Last month, data from the ONS showed that average house prices in the UK rose by 5.5 per cent in the 12 months to February, up from 6.5 per cent in January.
The median house price in the UK was £288,000 in February, which is £16,000 higher than 12 months ago, but £5,000 lower than the recent peak in November 2022.
Average house prices rose 6 per cent over the period to £308,000 in England, £215,000 in Wales, £180,000 in Scotland and £175,000 in Northern Ireland.
In Northern Ireland, average prices rose by more than 10 percent.

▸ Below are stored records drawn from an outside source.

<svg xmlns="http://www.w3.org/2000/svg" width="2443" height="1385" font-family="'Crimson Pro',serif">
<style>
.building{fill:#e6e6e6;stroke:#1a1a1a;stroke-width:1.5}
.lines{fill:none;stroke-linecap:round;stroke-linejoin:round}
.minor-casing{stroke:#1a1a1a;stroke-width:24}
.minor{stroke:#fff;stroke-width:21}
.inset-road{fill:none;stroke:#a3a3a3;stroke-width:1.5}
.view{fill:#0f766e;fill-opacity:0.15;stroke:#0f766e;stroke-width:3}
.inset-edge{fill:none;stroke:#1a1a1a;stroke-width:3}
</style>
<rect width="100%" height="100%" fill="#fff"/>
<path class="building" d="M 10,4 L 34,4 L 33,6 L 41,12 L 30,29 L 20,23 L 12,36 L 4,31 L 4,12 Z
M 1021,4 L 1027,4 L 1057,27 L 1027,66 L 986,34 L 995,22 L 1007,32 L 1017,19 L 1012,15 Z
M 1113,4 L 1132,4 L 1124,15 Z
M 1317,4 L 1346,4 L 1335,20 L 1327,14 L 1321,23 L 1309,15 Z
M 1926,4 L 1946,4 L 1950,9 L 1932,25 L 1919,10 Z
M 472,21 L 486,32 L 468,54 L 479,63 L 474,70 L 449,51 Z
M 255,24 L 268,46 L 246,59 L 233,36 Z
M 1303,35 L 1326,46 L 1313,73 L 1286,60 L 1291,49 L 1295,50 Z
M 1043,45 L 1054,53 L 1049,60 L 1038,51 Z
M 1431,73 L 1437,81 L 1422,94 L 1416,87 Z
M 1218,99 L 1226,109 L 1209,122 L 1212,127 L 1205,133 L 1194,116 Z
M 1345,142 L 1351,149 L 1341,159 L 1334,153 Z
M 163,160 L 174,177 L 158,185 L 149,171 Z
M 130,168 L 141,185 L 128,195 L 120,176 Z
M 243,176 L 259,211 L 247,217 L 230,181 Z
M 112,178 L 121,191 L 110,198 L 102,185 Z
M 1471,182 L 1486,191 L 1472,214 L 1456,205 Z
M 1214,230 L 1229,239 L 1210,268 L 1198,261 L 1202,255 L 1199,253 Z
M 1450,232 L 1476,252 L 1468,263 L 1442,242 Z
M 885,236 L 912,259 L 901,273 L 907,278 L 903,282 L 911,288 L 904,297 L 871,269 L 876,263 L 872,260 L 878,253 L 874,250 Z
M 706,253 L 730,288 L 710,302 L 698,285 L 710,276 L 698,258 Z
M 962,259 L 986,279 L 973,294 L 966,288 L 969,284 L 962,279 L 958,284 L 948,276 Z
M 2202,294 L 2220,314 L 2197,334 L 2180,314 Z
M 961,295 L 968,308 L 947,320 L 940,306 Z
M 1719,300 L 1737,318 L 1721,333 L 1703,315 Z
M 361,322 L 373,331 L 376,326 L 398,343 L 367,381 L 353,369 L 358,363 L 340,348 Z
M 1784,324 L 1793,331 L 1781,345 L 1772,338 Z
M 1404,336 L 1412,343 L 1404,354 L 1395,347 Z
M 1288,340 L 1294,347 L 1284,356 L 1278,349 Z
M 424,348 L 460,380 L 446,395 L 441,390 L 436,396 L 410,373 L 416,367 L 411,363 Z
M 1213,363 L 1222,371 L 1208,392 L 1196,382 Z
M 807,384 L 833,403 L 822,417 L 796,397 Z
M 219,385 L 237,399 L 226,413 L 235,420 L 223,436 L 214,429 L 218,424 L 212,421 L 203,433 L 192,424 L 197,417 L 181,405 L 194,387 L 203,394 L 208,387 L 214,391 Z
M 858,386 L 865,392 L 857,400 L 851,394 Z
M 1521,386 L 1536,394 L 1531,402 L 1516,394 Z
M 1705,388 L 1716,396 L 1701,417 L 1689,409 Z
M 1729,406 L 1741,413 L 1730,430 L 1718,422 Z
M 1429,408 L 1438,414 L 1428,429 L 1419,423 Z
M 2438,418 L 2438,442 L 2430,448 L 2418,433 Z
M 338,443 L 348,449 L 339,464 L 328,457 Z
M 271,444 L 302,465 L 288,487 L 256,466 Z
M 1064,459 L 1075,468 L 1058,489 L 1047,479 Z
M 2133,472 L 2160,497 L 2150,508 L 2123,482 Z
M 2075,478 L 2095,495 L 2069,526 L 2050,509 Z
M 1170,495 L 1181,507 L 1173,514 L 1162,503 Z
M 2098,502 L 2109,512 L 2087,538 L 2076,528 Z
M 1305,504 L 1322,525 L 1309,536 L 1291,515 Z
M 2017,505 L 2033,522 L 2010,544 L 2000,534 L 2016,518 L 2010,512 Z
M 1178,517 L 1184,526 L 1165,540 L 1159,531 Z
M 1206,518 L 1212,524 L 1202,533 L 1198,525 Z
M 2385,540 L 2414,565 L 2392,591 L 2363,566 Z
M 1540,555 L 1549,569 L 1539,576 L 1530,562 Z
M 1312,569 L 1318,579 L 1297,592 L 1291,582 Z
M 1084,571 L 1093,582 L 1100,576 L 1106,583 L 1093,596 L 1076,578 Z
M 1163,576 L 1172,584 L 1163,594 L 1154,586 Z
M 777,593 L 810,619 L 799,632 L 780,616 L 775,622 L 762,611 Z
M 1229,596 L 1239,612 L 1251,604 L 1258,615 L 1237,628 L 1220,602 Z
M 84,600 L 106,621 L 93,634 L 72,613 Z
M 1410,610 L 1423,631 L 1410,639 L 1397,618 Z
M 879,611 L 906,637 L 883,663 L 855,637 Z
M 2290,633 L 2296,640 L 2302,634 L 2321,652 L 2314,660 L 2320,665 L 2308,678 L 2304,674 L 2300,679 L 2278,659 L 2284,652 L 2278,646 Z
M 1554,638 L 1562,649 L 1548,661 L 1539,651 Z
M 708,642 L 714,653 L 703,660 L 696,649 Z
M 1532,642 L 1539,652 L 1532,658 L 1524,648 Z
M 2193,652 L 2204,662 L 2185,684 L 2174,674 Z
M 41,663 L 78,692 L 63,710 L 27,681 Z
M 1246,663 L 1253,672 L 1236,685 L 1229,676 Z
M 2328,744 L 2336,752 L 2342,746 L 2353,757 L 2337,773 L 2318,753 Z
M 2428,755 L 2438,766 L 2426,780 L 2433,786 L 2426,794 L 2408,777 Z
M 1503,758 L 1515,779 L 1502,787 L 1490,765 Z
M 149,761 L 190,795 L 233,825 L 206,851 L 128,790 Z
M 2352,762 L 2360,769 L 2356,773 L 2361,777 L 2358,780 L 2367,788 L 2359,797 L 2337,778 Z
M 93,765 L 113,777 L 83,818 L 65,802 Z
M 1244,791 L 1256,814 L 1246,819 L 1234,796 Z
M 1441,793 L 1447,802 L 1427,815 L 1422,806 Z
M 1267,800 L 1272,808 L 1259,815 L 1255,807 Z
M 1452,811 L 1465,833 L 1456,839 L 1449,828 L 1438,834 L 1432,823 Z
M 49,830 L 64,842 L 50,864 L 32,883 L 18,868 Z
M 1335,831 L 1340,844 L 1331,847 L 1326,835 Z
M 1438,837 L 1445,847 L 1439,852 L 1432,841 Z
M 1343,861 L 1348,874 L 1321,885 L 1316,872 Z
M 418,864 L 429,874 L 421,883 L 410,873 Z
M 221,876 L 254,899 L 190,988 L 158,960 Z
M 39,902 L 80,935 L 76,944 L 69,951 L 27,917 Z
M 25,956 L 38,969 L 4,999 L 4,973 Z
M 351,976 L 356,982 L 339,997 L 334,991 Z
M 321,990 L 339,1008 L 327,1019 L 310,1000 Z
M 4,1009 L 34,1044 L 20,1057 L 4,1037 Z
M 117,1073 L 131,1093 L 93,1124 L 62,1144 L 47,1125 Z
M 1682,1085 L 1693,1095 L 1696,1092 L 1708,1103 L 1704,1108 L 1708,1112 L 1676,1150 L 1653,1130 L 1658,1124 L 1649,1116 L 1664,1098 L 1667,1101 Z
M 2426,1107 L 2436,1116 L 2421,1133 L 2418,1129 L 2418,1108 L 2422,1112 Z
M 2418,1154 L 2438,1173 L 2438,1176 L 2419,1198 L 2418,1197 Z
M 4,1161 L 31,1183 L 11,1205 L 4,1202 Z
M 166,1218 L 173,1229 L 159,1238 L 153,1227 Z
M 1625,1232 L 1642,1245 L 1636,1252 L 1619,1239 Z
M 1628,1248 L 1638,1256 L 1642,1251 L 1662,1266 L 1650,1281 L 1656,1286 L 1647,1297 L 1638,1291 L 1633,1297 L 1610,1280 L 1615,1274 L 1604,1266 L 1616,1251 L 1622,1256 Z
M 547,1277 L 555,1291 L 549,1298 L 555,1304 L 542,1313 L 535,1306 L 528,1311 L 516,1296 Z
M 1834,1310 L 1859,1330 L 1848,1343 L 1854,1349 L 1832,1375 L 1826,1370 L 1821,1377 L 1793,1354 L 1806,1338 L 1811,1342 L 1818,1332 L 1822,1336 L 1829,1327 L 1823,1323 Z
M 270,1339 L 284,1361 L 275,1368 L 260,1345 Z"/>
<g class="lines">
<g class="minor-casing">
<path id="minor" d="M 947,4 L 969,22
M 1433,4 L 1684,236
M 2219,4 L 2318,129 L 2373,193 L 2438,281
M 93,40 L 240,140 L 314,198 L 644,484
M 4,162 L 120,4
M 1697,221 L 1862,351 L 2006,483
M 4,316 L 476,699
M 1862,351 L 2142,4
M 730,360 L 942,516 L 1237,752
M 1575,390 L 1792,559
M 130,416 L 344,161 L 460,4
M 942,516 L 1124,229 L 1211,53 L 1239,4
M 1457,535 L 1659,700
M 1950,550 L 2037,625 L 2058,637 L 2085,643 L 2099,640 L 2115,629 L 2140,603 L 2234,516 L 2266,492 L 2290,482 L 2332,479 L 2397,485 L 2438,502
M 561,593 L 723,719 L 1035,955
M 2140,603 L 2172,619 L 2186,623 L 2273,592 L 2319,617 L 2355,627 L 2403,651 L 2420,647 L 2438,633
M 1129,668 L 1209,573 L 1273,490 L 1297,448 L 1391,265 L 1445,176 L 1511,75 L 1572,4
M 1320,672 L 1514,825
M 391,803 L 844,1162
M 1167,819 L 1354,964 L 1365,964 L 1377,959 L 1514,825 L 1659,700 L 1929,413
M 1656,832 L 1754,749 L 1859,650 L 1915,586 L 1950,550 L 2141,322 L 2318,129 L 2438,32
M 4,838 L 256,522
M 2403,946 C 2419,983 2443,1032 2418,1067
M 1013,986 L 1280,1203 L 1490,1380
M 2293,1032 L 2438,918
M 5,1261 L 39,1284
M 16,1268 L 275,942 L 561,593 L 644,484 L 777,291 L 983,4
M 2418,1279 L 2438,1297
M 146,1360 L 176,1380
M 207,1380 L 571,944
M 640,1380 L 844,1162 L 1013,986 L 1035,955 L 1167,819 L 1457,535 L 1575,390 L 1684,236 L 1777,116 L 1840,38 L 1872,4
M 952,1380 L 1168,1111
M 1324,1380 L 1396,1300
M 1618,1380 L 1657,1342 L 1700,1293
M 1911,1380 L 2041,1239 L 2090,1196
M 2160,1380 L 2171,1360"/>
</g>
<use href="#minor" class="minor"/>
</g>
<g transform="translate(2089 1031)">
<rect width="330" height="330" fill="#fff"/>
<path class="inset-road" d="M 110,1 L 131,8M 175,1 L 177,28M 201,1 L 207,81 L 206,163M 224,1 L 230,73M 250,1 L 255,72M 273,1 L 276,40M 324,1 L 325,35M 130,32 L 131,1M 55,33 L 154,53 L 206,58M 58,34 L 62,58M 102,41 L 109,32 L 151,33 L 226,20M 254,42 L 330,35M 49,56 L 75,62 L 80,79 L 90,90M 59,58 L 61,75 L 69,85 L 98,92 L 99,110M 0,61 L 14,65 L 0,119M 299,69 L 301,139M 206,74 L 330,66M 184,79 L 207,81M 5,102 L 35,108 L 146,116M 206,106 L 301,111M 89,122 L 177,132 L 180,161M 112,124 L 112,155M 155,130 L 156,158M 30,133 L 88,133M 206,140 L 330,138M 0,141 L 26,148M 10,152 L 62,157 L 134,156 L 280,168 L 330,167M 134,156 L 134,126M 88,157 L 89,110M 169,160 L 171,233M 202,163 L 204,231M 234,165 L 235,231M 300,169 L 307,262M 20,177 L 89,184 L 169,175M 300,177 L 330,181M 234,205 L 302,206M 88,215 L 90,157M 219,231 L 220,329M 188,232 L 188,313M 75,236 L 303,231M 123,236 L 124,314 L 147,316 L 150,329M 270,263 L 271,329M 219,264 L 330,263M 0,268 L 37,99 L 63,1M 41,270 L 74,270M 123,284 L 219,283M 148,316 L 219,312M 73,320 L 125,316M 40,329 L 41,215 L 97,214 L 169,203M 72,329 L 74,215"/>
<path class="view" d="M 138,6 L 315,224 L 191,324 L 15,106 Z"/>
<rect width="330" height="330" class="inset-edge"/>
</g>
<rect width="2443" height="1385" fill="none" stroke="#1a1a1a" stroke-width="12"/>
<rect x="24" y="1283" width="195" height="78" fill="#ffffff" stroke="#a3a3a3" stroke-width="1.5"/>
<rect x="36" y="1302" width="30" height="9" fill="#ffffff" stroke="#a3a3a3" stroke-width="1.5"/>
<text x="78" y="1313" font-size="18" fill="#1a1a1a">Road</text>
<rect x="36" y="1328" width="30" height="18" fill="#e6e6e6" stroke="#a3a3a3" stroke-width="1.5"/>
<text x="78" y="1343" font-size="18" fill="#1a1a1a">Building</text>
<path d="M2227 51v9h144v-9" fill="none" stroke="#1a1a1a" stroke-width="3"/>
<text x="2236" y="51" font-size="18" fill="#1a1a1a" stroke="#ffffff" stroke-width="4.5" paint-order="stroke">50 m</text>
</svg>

Mortgage rates: The Bank of England raised rates to 4.25% in April
According to the ONS, annual house price inflation in Scotland is generally slowing since its recent peak of 13.8 per cent in the year to April 2022, to 1 per cent in the 12 months to February 2023.
The West Midlands saw the highest annual percentage change of any region of England in the year to February 2023, while London saw the lowest at 2.9 per cent.
Average house prices in London remained the most expensive of any region in the UK, averaging £532,000 in February, the ONS said.
At the other end of the spectrum, the North East still had the lowest average house price of any English region, at £160,000 in February.
In March, the Bank of England raised interest rates for the eleventh consecutive time after a surprising jump in the pace of rising prices.
The bank rate was raised from 4 percent to 4.25 percent after a meeting of the Monetary Policy Committee.
Subsequently, mortgage rates rose in April for both the two-year and five-year fixed rates.
However, mortgage availability jumped 774 products in April to 5,146, the second largest monthly increase ever, data this month showed.
It was the first time the number had risen above 5,000 since May 2022 and it is the highest since February 2022 when it reached 5,356.
The only bigger monthly increase was October to November last year when 869 new products were launched, Moneyfacts data showed.
There are now more than double the number of home loans on the market than in October 2022 at the height of the mortgage crisis when rates rose sharply in the mini budget.